Task brief: Please reproduce the data exactly, excluding any pictures it contains.

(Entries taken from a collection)
· · · ·
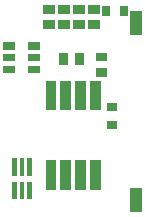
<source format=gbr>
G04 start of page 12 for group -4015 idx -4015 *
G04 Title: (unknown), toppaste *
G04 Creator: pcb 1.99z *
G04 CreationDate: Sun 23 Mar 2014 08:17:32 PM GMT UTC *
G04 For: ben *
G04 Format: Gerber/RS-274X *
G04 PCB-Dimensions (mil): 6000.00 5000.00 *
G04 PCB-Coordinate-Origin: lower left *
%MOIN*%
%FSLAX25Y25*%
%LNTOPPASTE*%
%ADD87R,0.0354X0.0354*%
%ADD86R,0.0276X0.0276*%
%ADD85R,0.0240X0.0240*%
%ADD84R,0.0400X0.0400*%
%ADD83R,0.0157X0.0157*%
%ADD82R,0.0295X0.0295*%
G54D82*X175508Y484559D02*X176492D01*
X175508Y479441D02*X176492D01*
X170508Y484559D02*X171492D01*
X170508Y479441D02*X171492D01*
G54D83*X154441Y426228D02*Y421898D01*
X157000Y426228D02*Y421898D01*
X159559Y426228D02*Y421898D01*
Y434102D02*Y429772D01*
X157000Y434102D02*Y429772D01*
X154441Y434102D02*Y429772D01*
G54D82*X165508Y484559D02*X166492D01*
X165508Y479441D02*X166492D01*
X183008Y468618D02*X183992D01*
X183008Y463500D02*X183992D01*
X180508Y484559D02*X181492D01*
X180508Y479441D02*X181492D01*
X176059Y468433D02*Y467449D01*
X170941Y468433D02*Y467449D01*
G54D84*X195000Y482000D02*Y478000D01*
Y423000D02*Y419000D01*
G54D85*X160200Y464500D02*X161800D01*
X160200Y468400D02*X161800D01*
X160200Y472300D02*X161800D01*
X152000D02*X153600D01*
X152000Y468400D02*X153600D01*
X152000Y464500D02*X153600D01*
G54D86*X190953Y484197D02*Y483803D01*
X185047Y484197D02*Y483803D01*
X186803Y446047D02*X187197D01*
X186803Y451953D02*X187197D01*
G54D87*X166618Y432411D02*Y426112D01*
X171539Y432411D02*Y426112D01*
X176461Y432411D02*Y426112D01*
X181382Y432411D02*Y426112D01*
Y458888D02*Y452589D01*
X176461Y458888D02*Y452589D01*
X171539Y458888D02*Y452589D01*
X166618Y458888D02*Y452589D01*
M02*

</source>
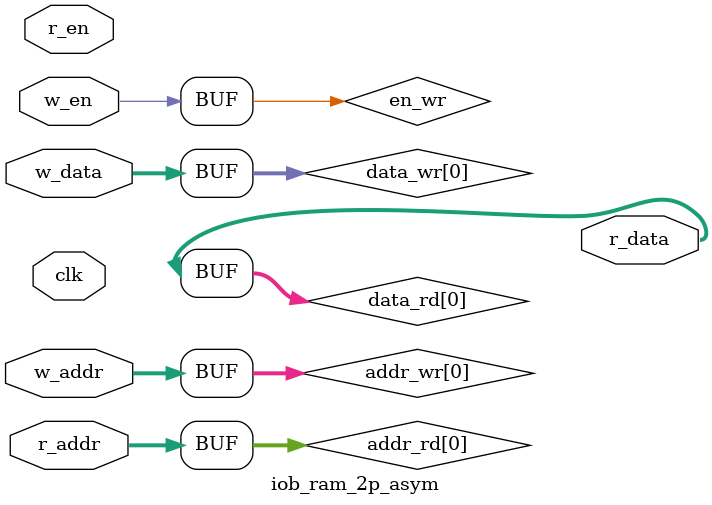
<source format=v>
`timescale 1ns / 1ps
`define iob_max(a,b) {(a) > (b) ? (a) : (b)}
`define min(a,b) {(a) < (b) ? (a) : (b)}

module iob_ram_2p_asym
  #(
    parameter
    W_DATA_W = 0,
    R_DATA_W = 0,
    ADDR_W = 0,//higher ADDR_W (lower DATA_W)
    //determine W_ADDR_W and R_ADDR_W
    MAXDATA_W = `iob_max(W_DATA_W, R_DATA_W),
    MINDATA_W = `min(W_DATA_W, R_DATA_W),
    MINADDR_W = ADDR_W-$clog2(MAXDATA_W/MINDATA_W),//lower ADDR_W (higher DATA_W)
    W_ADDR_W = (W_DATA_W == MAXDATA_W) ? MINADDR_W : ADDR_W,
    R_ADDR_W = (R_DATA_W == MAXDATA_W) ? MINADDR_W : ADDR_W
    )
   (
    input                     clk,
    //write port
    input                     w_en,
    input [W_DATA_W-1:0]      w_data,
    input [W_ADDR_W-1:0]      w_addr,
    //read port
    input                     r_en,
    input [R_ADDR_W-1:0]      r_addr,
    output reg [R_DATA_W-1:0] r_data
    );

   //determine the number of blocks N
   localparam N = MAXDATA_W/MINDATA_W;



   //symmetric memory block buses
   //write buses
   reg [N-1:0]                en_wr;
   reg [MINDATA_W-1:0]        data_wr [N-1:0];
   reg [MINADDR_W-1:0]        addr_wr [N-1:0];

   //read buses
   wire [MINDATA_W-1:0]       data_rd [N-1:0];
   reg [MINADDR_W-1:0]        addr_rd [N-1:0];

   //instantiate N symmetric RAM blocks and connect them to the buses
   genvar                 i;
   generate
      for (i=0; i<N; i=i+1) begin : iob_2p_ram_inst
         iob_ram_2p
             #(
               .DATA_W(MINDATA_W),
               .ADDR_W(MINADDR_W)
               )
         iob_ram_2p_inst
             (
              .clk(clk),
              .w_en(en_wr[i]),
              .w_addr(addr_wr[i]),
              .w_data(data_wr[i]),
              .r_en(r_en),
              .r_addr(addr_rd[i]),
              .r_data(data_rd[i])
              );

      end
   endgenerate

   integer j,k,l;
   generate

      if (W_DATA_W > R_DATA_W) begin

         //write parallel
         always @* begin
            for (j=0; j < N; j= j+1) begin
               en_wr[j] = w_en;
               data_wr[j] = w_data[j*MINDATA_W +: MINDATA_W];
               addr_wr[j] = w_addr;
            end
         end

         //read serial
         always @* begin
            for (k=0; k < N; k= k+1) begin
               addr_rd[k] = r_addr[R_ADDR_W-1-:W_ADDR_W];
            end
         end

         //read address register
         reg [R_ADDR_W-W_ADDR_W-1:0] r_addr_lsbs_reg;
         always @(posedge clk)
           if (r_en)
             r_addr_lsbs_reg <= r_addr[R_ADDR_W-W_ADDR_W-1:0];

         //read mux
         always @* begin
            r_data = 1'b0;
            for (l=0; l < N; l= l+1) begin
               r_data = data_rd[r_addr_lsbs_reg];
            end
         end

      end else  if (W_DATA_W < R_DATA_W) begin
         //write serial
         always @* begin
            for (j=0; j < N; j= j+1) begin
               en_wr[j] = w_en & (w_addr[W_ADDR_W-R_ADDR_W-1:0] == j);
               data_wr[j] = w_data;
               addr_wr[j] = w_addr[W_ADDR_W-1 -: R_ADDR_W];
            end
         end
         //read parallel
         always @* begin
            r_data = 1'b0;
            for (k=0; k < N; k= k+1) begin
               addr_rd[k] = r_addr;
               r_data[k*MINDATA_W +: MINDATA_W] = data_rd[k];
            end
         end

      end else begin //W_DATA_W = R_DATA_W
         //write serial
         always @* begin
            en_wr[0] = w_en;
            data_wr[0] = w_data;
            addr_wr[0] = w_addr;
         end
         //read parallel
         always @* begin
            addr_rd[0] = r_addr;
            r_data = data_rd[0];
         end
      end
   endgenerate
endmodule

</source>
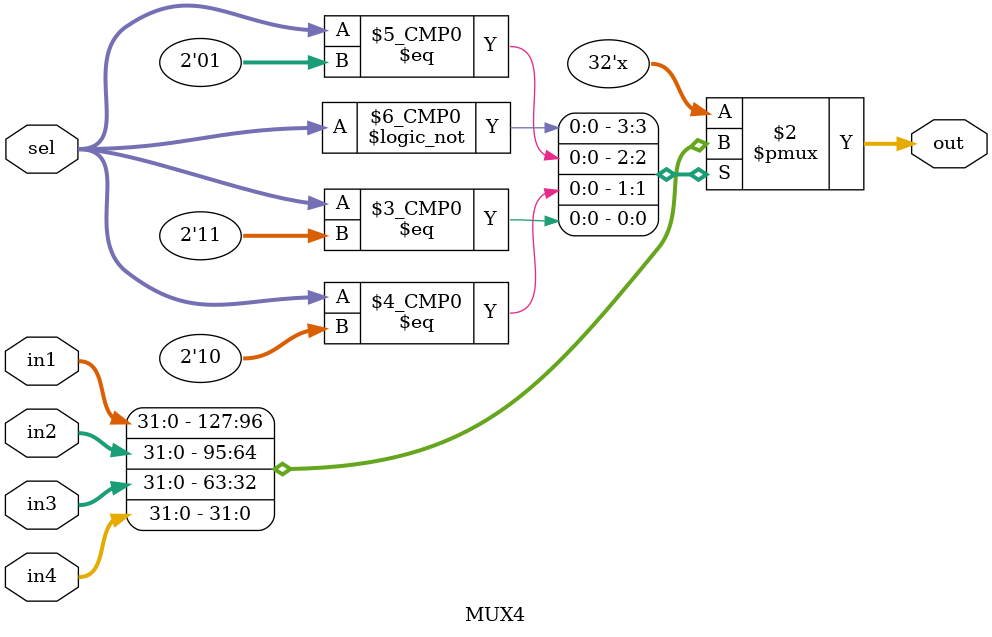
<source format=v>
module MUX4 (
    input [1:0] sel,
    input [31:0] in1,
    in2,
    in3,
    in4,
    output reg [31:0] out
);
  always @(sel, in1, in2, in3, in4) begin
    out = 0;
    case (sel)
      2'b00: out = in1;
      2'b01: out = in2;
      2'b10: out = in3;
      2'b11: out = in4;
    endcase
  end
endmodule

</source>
· · · ·
Answer to this exercise:
<source format=gbr>
G04 start of page 12 for group -4015 idx -4015 *
G04 Title: (unknown), toppaste *
G04 Creator: pcb 1.99z *
G04 CreationDate: Sun 23 Mar 2014 08:17:32 PM GMT UTC *
G04 For: ben *
G04 Format: Gerber/RS-274X *
G04 PCB-Dimensions (mil): 6000.00 5000.00 *
G04 PCB-Coordinate-Origin: lower left *
%MOIN*%
%FSLAX25Y25*%
%LNTOPPASTE*%
%ADD87R,0.0354X0.0354*%
%ADD86R,0.0276X0.0276*%
%ADD85R,0.0240X0.0240*%
%ADD84R,0.0400X0.0400*%
%ADD83R,0.0157X0.0157*%
%ADD82R,0.0295X0.0295*%
G54D82*X175508Y484559D02*X176492D01*
X175508Y479441D02*X176492D01*
X170508Y484559D02*X171492D01*
X170508Y479441D02*X171492D01*
G54D83*X154441Y426228D02*Y421898D01*
X157000Y426228D02*Y421898D01*
X159559Y426228D02*Y421898D01*
Y434102D02*Y429772D01*
X157000Y434102D02*Y429772D01*
X154441Y434102D02*Y429772D01*
G54D82*X165508Y484559D02*X166492D01*
X165508Y479441D02*X166492D01*
X183008Y468618D02*X183992D01*
X183008Y463500D02*X183992D01*
X180508Y484559D02*X181492D01*
X180508Y479441D02*X181492D01*
X176059Y468433D02*Y467449D01*
X170941Y468433D02*Y467449D01*
G54D84*X195000Y482000D02*Y478000D01*
Y423000D02*Y419000D01*
G54D85*X160200Y464500D02*X161800D01*
X160200Y468400D02*X161800D01*
X160200Y472300D02*X161800D01*
X152000D02*X153600D01*
X152000Y468400D02*X153600D01*
X152000Y464500D02*X153600D01*
G54D86*X190953Y484197D02*Y483803D01*
X185047Y484197D02*Y483803D01*
X186803Y446047D02*X187197D01*
X186803Y451953D02*X187197D01*
G54D87*X166618Y432411D02*Y426112D01*
X171539Y432411D02*Y426112D01*
X176461Y432411D02*Y426112D01*
X181382Y432411D02*Y426112D01*
Y458888D02*Y452589D01*
X176461Y458888D02*Y452589D01*
X171539Y458888D02*Y452589D01*
X166618Y458888D02*Y452589D01*
M02*

</source>
<source format=v>
`timescale 1ns / 1ps
`define iob_max(a,b) {(a) > (b) ? (a) : (b)}
`define min(a,b) {(a) < (b) ? (a) : (b)}

module iob_ram_2p_asym
  #(
    parameter
    W_DATA_W = 0,
    R_DATA_W = 0,
    ADDR_W = 0,//higher ADDR_W (lower DATA_W)
    //determine W_ADDR_W and R_ADDR_W
    MAXDATA_W = `iob_max(W_DATA_W, R_DATA_W),
    MINDATA_W = `min(W_DATA_W, R_DATA_W),
    MINADDR_W = ADDR_W-$clog2(MAXDATA_W/MINDATA_W),//lower ADDR_W (higher DATA_W)
    W_ADDR_W = (W_DATA_W == MAXDATA_W) ? MINADDR_W : ADDR_W,
    R_ADDR_W = (R_DATA_W == MAXDATA_W) ? MINADDR_W : ADDR_W
    )
   (
    input                     clk,
    //write port
    input                     w_en,
    input [W_DATA_W-1:0]      w_data,
    input [W_ADDR_W-1:0]      w_addr,
    //read port
    input                     r_en,
    input [R_ADDR_W-1:0]      r_addr,
    output reg [R_DATA_W-1:0] r_data
    );

   //determine the number of blocks N
   localparam N = MAXDATA_W/MINDATA_W;



   //symmetric memory block buses
   //write buses
   reg [N-1:0]                en_wr;
   reg [MINDATA_W-1:0]        data_wr [N-1:0];
   reg [MINADDR_W-1:0]        addr_wr [N-1:0];

   //read buses
   wire [MINDATA_W-1:0]       data_rd [N-1:0];
   reg [MINADDR_W-1:0]        addr_rd [N-1:0];

   //instantiate N symmetric RAM blocks and connect them to the buses
   genvar                 i;
   generate
      for (i=0; i<N; i=i+1) begin : iob_2p_ram_inst
         iob_ram_2p
             #(
               .DATA_W(MINDATA_W),
               .ADDR_W(MINADDR_W)
               )
         iob_ram_2p_inst
             (
              .clk(clk),
              .w_en(en_wr[i]),
              .w_addr(addr_wr[i]),
              .w_data(data_wr[i]),
              .r_en(r_en),
              .r_addr(addr_rd[i]),
              .r_data(data_rd[i])
              );

      end
   endgenerate

   integer j,k,l;
   generate

      if (W_DATA_W > R_DATA_W) begin

         //write parallel
         always @* begin
            for (j=0; j < N; j= j+1) begin
               en_wr[j] = w_en;
               data_wr[j] = w_data[j*MINDATA_W +: MINDATA_W];
               addr_wr[j] = w_addr;
            end
         end

         //read serial
         always @* begin
            for (k=0; k < N; k= k+1) begin
               addr_rd[k] = r_addr[R_ADDR_W-1-:W_ADDR_W];
            end
         end

         //read address register
         reg [R_ADDR_W-W_ADDR_W-1:0] r_addr_lsbs_reg;
         always @(posedge clk)
           if (r_en)
             r_addr_lsbs_reg <= r_addr[R_ADDR_W-W_ADDR_W-1:0];

         //read mux
         always @* begin
            r_data = 1'b0;
            for (l=0; l < N; l= l+1) begin
               r_data = data_rd[r_addr_lsbs_reg];
            end
         end

      end else  if (W_DATA_W < R_DATA_W) begin
         //write serial
         always @* begin
            for (j=0; j < N; j= j+1) begin
               en_wr[j] = w_en & (w_addr[W_ADDR_W-R_ADDR_W-1:0] == j);
               data_wr[j] = w_data;
               addr_wr[j] = w_addr[W_ADDR_W-1 -: R_ADDR_W];
            end
         end
         //read parallel
         always @* begin
            r_data = 1'b0;
            for (k=0; k < N; k= k+1) begin
               addr_rd[k] = r_addr;
               r_data[k*MINDATA_W +: MINDATA_W] = data_rd[k];
            end
         end

      end else begin //W_DATA_W = R_DATA_W
         //write serial
         always @* begin
            en_wr[0] = w_en;
            data_wr[0] = w_data;
            addr_wr[0] = w_addr;
         end
         //read parallel
         always @* begin
            addr_rd[0] = r_addr;
            r_data = data_rd[0];
         end
      end
   endgenerate
endmodule

</source>
<source format=v>
module MUX4 (
    input [1:0] sel,
    input [31:0] in1,
    in2,
    in3,
    in4,
    output reg [31:0] out
);
  always @(sel, in1, in2, in3, in4) begin
    out = 0;
    case (sel)
      2'b00: out = in1;
      2'b01: out = in2;
      2'b10: out = in3;
      2'b11: out = in4;
    endcase
  end
endmodule

</source>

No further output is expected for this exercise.